Martial Art Shows You Can’t Beat the System
Published: January 23, 2013 (Issue # 1743)
It’s the middle of a December afternoon, and in a spartan hall in northwest Moscow, a group of men and women of various ages are lying on the floor, while others are defending themselves from opponents wielding whips. This is not some sado-masochistic ritual, but a seminar devoted to a form of the Russian martial art Systema.
Originally developed as a military practice for Russian special forces, Systema remains a relatively unheralded practice. Nowadays this training is also employed in the form of an education based on self-knowledge and control of others through the practice of defensive hand-to-hand combat.
There are several branches of Systema, each following a different pedagogy. The seminar in Moscow is taking place at the school of Mikhail Ryabko, founder and developer of one of the most popular forms of Systema, known as the Ryabko Style. Ryabko, a Special Forces colonel who has been involved in combat training since the age of 15, has seen his passion blossom into what is now a network of 200 affiliate schools around the world.
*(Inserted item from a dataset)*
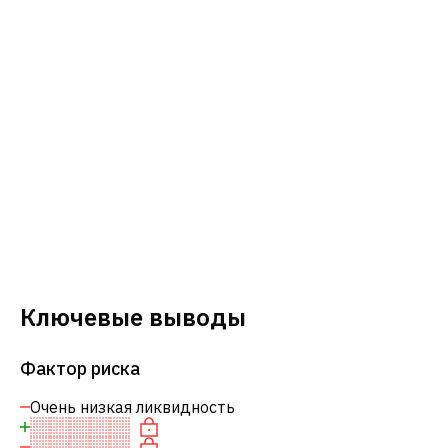
Ключевые выводы
Фактор риска
Очень низкая ликвидность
The main principles of Ryabko’s Systema are an absence of rank and precise techniques and an emphasis on improvisation and playful exercises. No physical protection is worn in this contact sport, in which breathing technique is a major focus.
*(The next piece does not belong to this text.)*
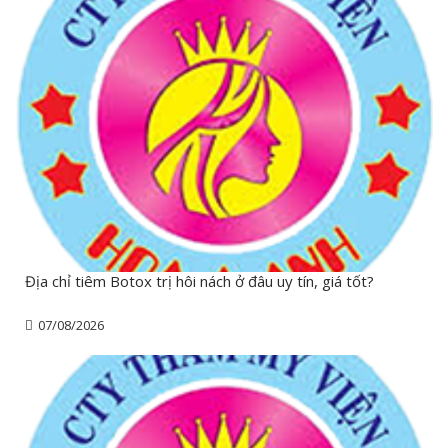
Địa chỉ tiêm Botox trị hôi nách ở đâu uy tín, giá tốt?
07/08/2026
“Genius things are simple, and I think that Systema incorporates the God-given principle of power and energy at minimum costs,” said Vadim Yusupov, a 24-year-old Ryabko Systema adherent who has practiced boxing for two years and Shotokan karate for nine years.
“You can come to [Systema] with a rich experience of other martial art classes and with strength of body and good knowledge. But from this moment, everything is going to change: You come not to get additional information and techniques, but to cut out unnecessary things in your life. You will discover with amazement how great your power is. This power sits in harmony with nature, simple natural motions and relaxation,” he added.
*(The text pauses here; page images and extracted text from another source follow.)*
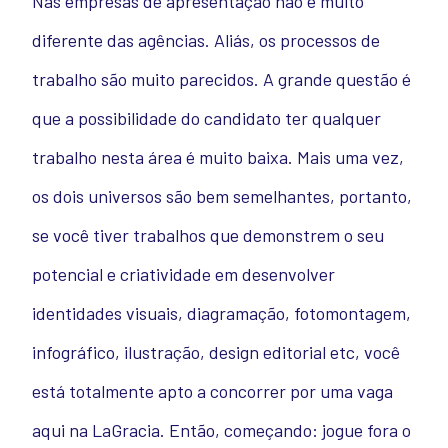
Nas empresas de apresentação não é muito
diferente das agências. Aliás, os processos de
trabalho são muito parecidos. A grande questão é
que a possibilidade do candidato ter qualquer
trabalho nesta área é muito baixa. Mais uma vez,
os dois universos são bem semelhantes, portanto,
se você tiver trabalhos que demonstrem o seu
potencial e criatividade em desenvolver
identidades visuais, diagramação, fotomontagem,
infográfico, ilustração, design editorial etc, você
está totalmente apto a concorrer por uma vaga
aqui na LaGracia. Então, começando: jogue fora o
The origins of Systema are difficult to assert, but it is believed to have grown out of various foreign-influenced martial arts that existed in imperial Russia and that practically disappeared after the Revolution.
“Some things are true, others are basically unverifiable,” said Vladimir Vasilyev, a former student of Mikhail Ryabko’s school and now an instructor in Toronto, Canada.
“The changes in government in Russia [during the last century] didn’t help to conserve a trace of what happened,” he added.